If a line holds an image, leave the image out; write out everything else in the records exactly.

* **LISTED RECORDS**:
----------
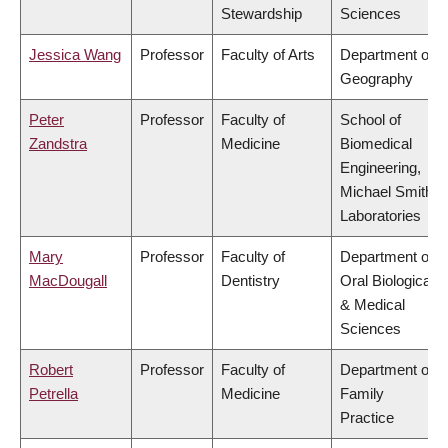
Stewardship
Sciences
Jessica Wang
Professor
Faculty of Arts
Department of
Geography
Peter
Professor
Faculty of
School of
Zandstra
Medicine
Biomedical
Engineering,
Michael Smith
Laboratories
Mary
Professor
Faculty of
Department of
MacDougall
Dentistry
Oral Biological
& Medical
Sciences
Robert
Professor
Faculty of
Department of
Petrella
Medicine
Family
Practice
----------
* **WRITTEN ANSWER**:
Stewardship
Sciences
Jessica Wang
Professor
Faculty of Arts
Department of
Geography
Peter
Professor
Faculty of
School of
Zandstra
Medicine
Biomedical
Engineering,
Michael Smith
Laboratories
Mary
Professor
Faculty of
Department of
MacDougall
Dentistry
Oral Biological
& Medical
Sciences
Robert
Professor
Faculty of
Department of
Petrella
Medicine
Family
Practice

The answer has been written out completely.